Beginning with the line that contains "pyautogui.write('-')" and ending with the line that contains "pyautogui.write('val flows')", reproduce the lines of the entries below exactly, omitting pictures.

# PROVIDED DATA:

....................

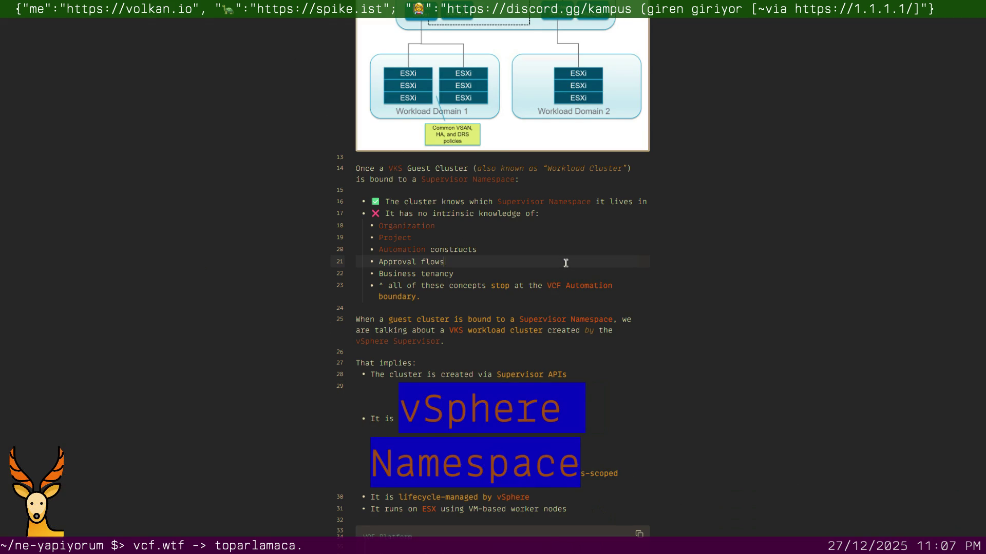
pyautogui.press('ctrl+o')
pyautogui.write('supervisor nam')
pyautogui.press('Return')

....................

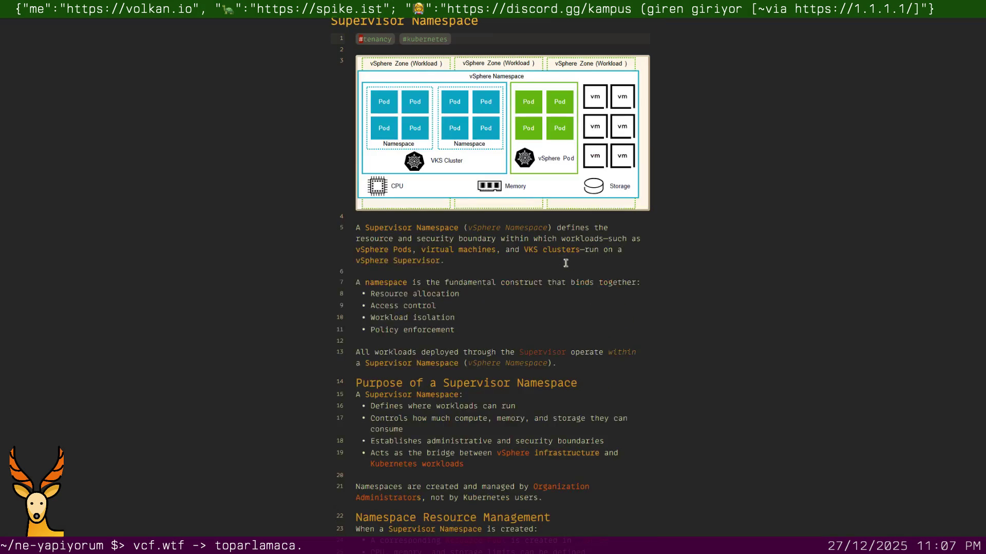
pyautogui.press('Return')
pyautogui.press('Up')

....................

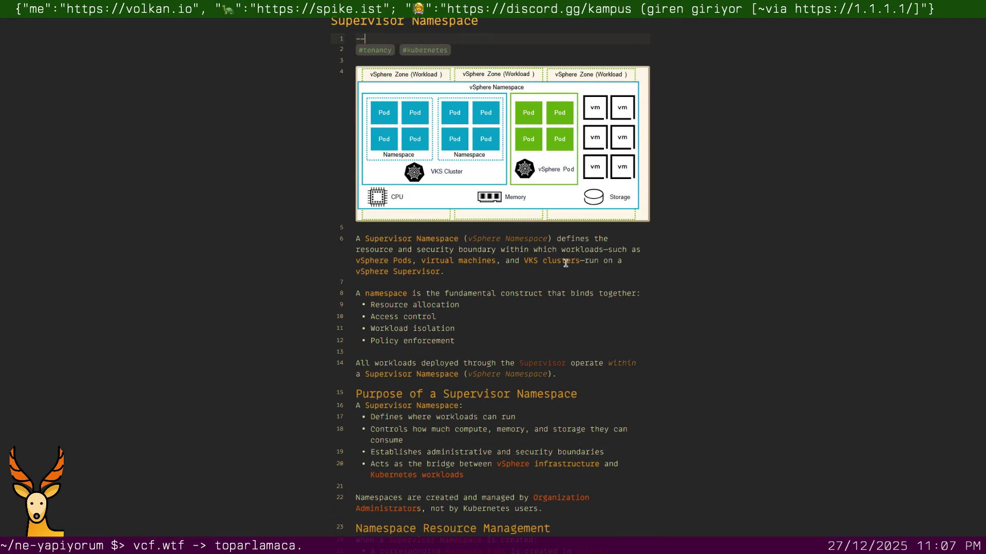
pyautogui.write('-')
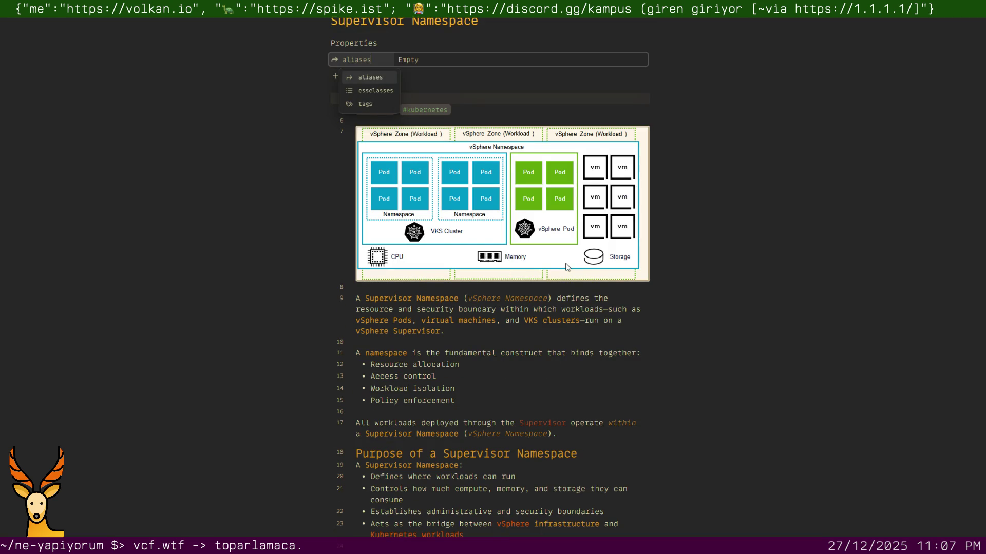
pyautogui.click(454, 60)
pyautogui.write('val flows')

....................

# THE ANSWER:
pyautogui.write('-')
pyautogui.click(454, 60)
pyautogui.write('val flows')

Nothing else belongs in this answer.